=== Begin Enclosure ===
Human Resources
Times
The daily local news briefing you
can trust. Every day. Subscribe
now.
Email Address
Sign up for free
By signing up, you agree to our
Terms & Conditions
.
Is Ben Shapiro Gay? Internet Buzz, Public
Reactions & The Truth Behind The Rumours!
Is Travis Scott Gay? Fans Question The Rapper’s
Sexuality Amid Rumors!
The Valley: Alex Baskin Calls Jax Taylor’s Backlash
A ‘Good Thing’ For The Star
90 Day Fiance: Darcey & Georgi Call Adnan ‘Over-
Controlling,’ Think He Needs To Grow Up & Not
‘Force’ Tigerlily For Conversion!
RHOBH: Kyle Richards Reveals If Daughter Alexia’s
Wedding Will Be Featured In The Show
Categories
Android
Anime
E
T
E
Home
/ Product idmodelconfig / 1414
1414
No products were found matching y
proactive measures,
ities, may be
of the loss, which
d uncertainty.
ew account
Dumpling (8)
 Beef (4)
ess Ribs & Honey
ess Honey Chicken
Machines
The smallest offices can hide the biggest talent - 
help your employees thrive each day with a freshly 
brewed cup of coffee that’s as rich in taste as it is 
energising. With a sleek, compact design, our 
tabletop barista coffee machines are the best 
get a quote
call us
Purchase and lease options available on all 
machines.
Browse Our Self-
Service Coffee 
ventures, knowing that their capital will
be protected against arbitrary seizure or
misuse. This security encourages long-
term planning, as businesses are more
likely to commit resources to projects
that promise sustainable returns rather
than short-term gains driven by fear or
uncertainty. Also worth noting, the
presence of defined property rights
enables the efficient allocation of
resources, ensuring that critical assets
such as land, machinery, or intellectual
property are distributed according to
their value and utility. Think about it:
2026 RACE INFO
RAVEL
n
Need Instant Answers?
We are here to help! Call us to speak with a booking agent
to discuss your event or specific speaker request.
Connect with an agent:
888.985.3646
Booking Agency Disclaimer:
=== End Enclosure ===
TASK DETAILS: Transcribe the listing so that each line matches exactly.

RESULT FOR THIS EXERCISE:
Human Resources
Times
The daily local news briefing you
can trust. Every day. Subscribe
now.
Email Address
Sign up for free
By signing up, you agree to our
Terms & Conditions
.
Is Ben Shapiro Gay? Internet Buzz, Public
Reactions & The Truth Behind The Rumours!
Is Travis Scott Gay? Fans Question The Rapper’s
Sexuality Amid Rumors!
The Valley: Alex Baskin Calls Jax Taylor’s Backlash
A ‘Good Thing’ For The Star
90 Day Fiance: Darcey & Georgi Call Adnan ‘Over-
Controlling,’ Think He Needs To Grow Up & Not
‘Force’ Tigerlily For Conversion!
RHOBH: Kyle Richards Reveals If Daughter Alexia’s
Wedding Will Be Featured In The Show
Categories
Android
Anime
E
T
E
Home
/ Product idmodelconfig / 1414
1414
No products were found matching y
proactive measures,
ities, may be
of the loss, which
d uncertainty.
ew account
Dumpling (8)
 Beef (4)
ess Ribs & Honey
ess Honey Chicken
Machines
The smallest offices can hide the biggest talent - 
help your employees thrive each day with a freshly 
brewed cup of coffee that’s as rich in taste as it is 
energising. With a sleek, compact design, our 
tabletop barista coffee machines are the best 
get a quote
call us
Purchase and lease options available on all 
machines.
Browse Our Self-
Service Coffee 
ventures, knowing that their capital will
be protected against arbitrary seizure or
misuse. This security encourages long-
term planning, as businesses are more
likely to commit resources to projects
that promise sustainable returns rather
than short-term gains driven by fear or
uncertainty. Also worth noting, the
presence of defined property rights
enables the efficient allocation of
resources, ensuring that critical assets
such as land, machinery, or intellectual
property are distributed according to
their value and utility. Think about it:
2026 RACE INFO
RAVEL
n
Need Instant Answers?
We are here to help! Call us to speak with a booking agent
to discuss your event or specific speaker request.
Connect with an agent:
888.985.3646
Booking Agency Disclaimer:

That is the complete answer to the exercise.